The assignment will use three variables in the Nanaimo dataset to explain house prices.
A new data frame was created to include the following variables “price”,“Area”,“bedroom” and “age”
# Store the url value to url
url<-"http://latul.be/mbaa_531/data/nanaimo.csv"
# Read the data from the file nanaimo.csv and store all the observation in a data.frame named nanaimo.
nanaimo<-read.csv(url,stringsAsFactors = TRUE)

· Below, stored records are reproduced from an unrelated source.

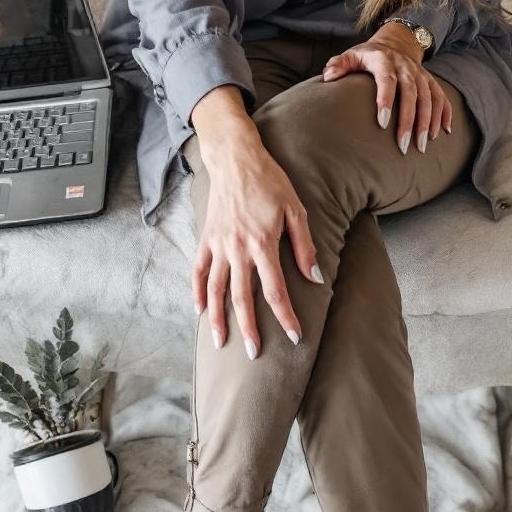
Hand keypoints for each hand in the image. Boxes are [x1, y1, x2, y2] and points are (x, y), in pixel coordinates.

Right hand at [190, 107, 323, 359]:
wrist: (235, 157)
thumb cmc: (270, 181)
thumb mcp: (295, 209)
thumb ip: (304, 246)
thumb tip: (314, 277)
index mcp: (263, 243)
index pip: (275, 289)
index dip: (285, 316)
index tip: (294, 336)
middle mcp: (238, 248)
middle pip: (242, 297)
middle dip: (248, 328)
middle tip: (253, 354)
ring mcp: (219, 245)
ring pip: (215, 289)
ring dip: (218, 318)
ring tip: (220, 342)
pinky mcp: (206, 239)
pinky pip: (198, 270)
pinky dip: (197, 292)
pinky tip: (200, 311)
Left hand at [322, 23, 452, 154]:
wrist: (396, 42)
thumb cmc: (369, 56)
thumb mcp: (353, 55)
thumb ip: (339, 65)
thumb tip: (328, 77)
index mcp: (385, 61)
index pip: (388, 81)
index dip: (386, 101)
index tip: (382, 124)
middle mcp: (406, 67)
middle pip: (412, 94)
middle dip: (409, 121)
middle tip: (404, 146)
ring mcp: (420, 75)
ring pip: (429, 98)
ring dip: (428, 122)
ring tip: (422, 146)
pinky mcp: (430, 82)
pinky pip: (442, 97)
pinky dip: (445, 114)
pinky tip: (444, 133)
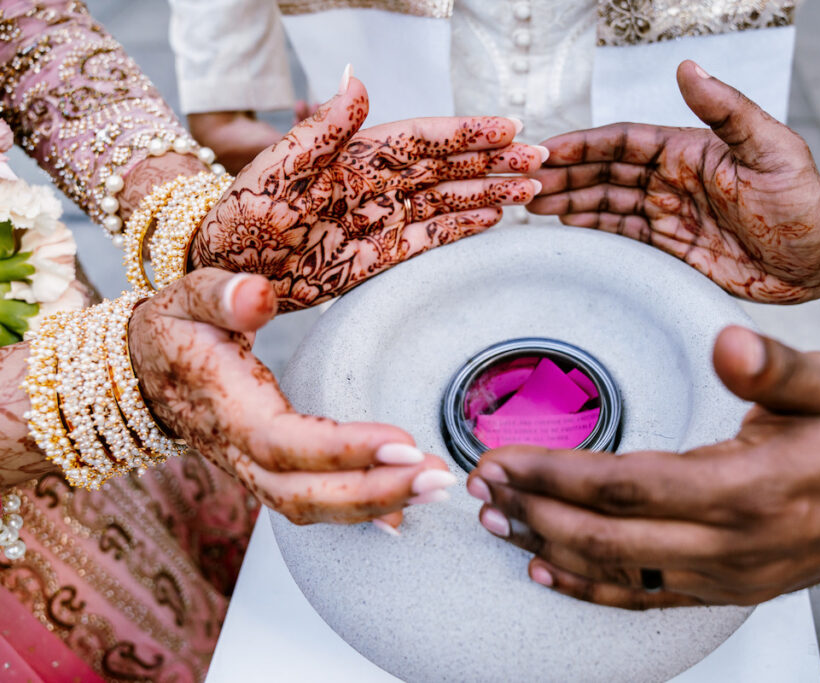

nanaimo<- nanaimo[,c("price","area","bed","age")]
nanaimo<-na.omit(nanaimo)
nanaimo$age <- ifelse(nanaimo$age>2000, "after 2000","before 2000")
head(nanaimo, n=4)
## price area bed age
## 2 19900 720 2 before 2000
## 3 25000 946 1 after 2000
## 5 32500 672 2 before 2000
## 6 33000 784 2 before 2000
library(ggplot2)
ggplot(data = nanaimo, mapping = aes(x = area, y = price, colour = age)) +
geom_point(alpha = .6) +
geom_smooth(formula = y ~ x,method = 'lm',se = FALSE) # geom_smooth()` using method = 'lm' and formula 'y ~ x'
The graph showed that the area and the age of a building have effects on house prices.